• [What you need to do]: I need the lines from the one holding "background: #14b8a6 ->" to the last line of the data below repeated exactly, both included, without pictures.

Extracted records Block Start

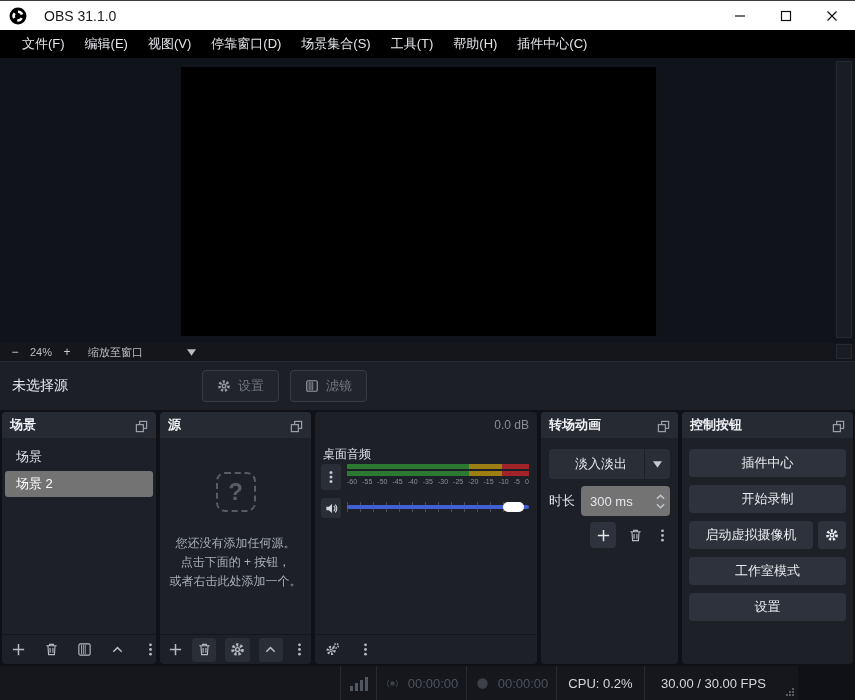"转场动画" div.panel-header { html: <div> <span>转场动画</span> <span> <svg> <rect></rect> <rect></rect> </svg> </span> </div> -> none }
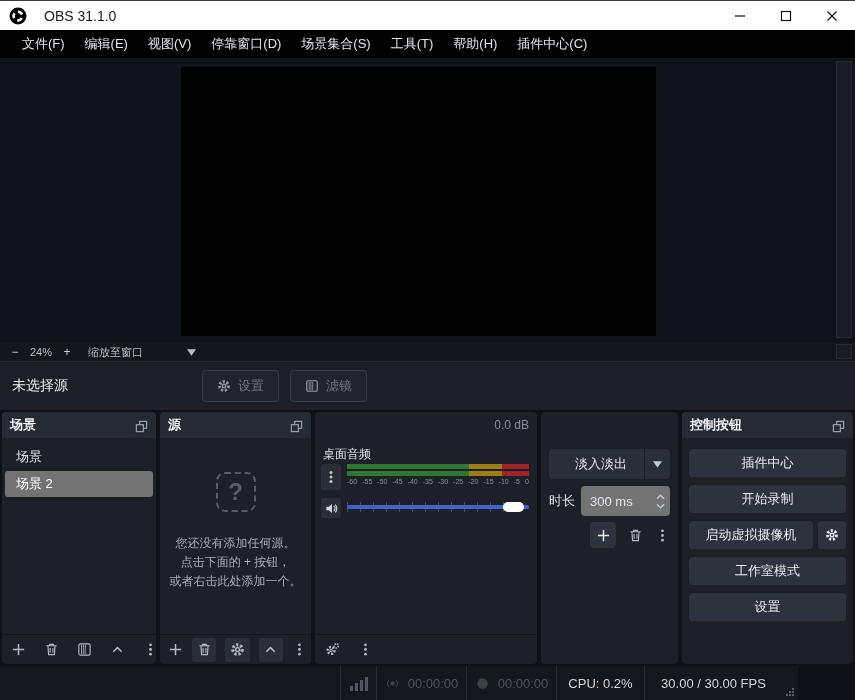"淡入淡出" .tr-dropdown .sel { font-size: 13px -> 18px; padding-left: 26px -> 10px }
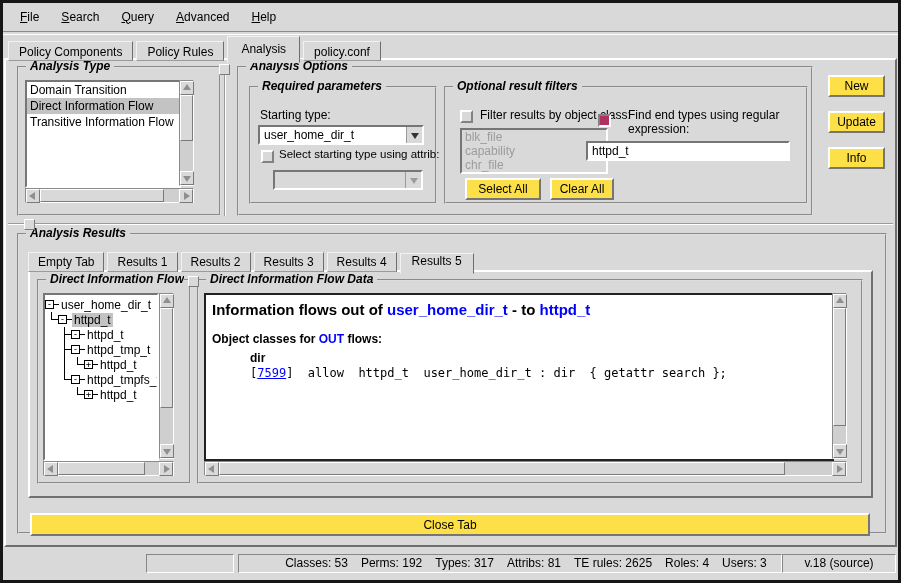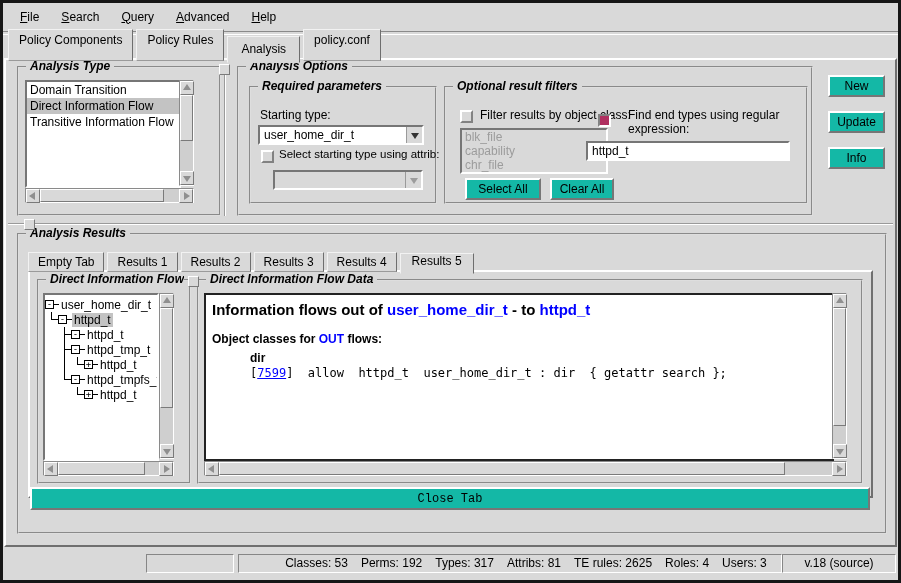"Policy Components" .tab { padding: 3px 10px 13px -> 3px 10px 1px }
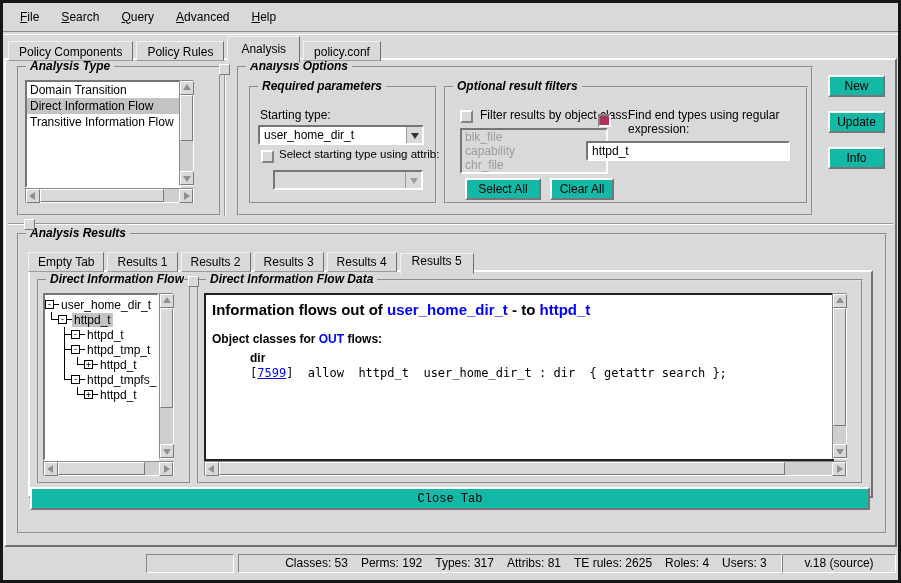"New" .btn { background: #14b8a6 -> #fde047 }
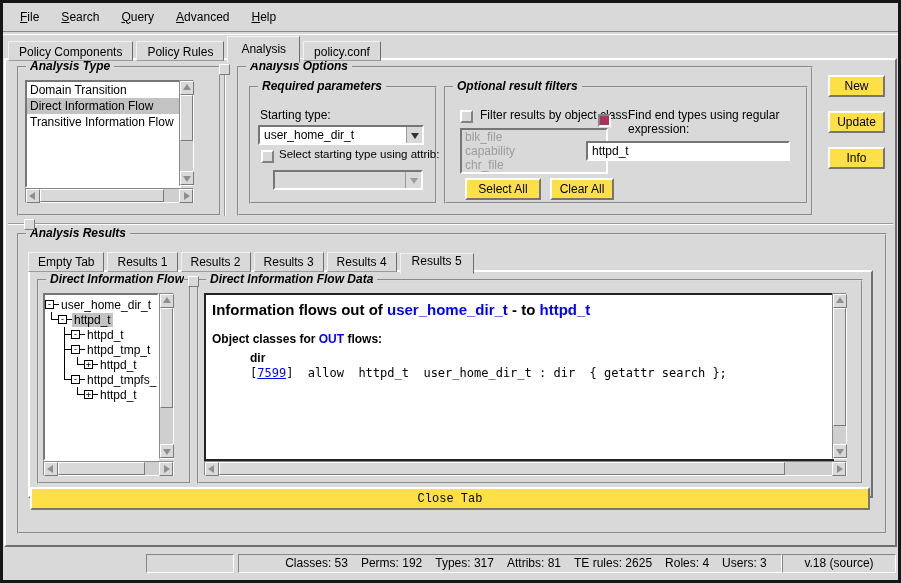"Close Tab" #close-tab { font-family: Liberation Mono, monospace -> none; top: 252px -> 278px }
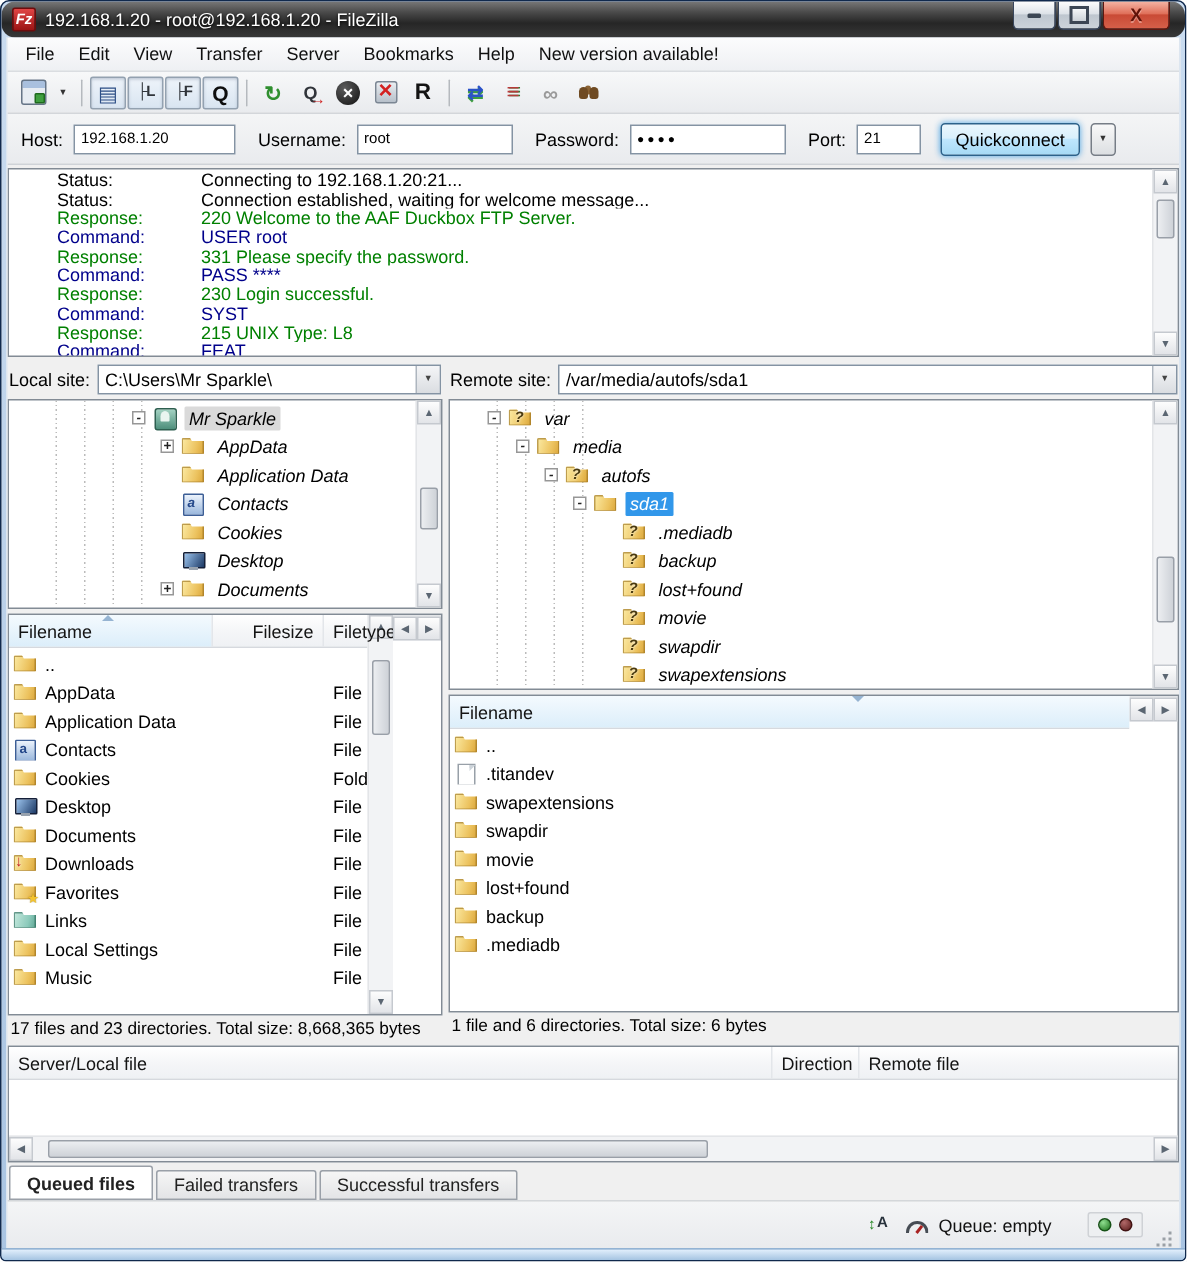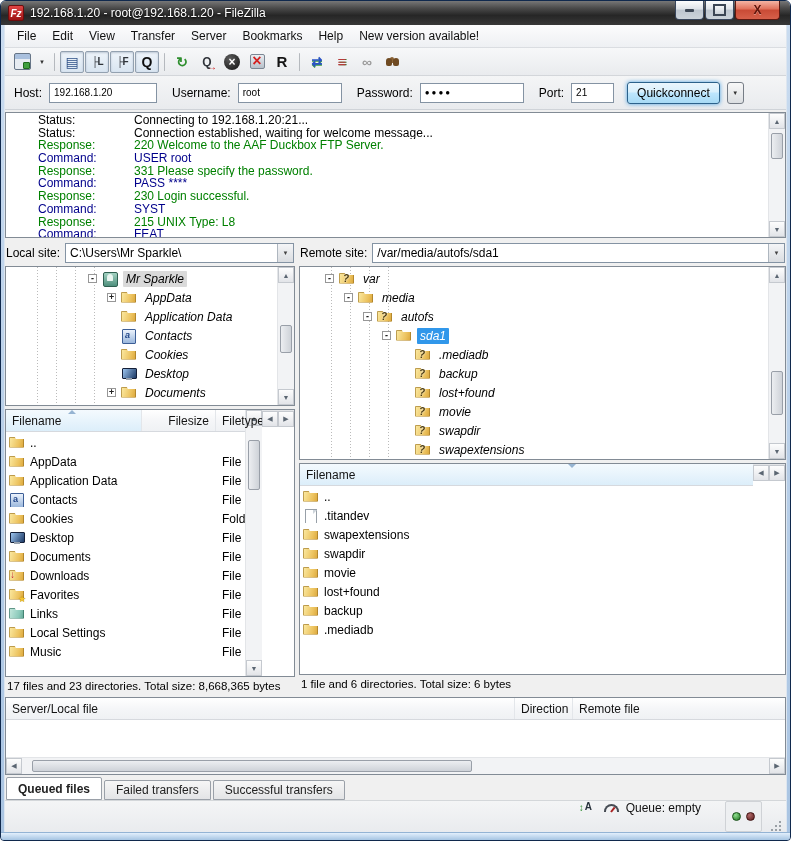"Fz" .titlebar { border-radius: none -> 9px }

Extracted records Block End

• [Solution to this exercise]:
"New" .btn { background: #14b8a6 -> #fde047 }
"Close Tab" #close-tab { font-family: Liberation Mono, monospace -> none; top: 252px -> 278px }
"Fz" .titlebar { border-radius: none -> 9px }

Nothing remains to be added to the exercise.